Transcriptional regulation of the KlDLD gene, encoding the mitochondrial enzyme D-lactate ferricytochrome c oxidoreductase in Kluyveromyces lactis : effect of Klhap2 and fog mutations

Abstract

Expression of the Kluyveromyces lactis KlDLD gene, encoding the mitochondrial enzyme D-lactate ferricytochrome c oxidoreductase (D-LCR), is subject to two metabolic controls at the transcriptional level: induction by lactate, the substrate of the D-LCR enzyme, and repression by glucose. By Northern analysis we determined the kinetics of the two regulatory processes and, by measurement of the expression of LacZ gene fused to the KlDLD promoter, we identified cis-elements involved in glucose repression and lactate induction. The effect of trans-acting factors on the transcription of KlDLD has been analyzed. The KlDLD gene is controlled by the products of the FOG1 and FOG2 genes, previously identified as involved in glucose de-repression.
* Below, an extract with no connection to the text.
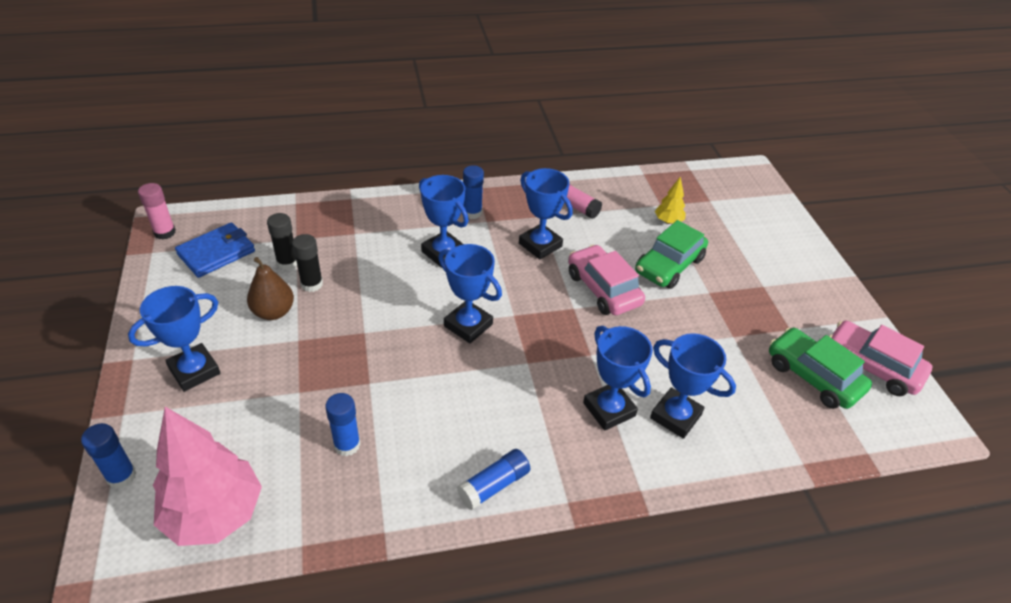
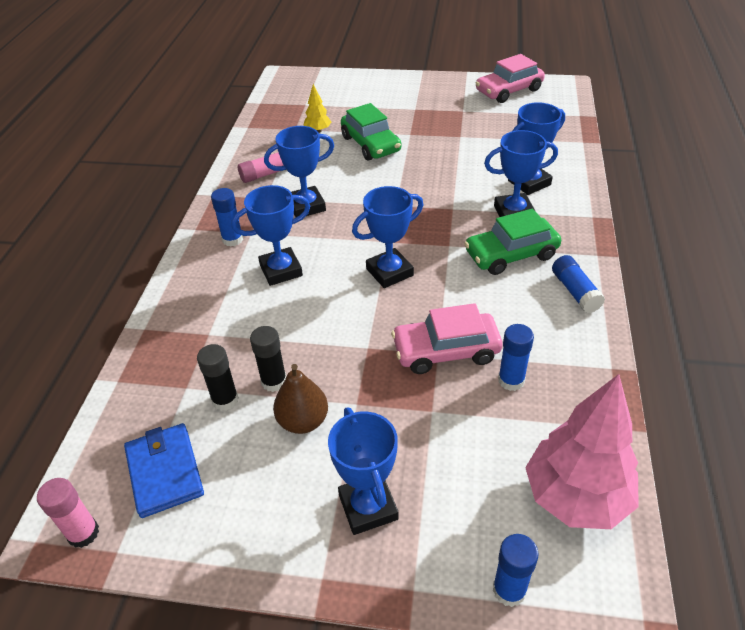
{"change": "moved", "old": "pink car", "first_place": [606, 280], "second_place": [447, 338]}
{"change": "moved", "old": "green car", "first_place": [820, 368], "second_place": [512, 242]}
Moreover, the KlDLD gene is regulated by the product of KlHAP2, homologous to the HAP2 gene which in Saccharomyces cerevisiae is required for the induction of genes encoding mitochondrial components, upon shifting from a fermentable to a non-fermentable carbon source. We have demonstated that the KlHAP2 gene is necessary both for the lactate induction of KlDLD mRNA synthesis and for growth on this oxidative carbon source.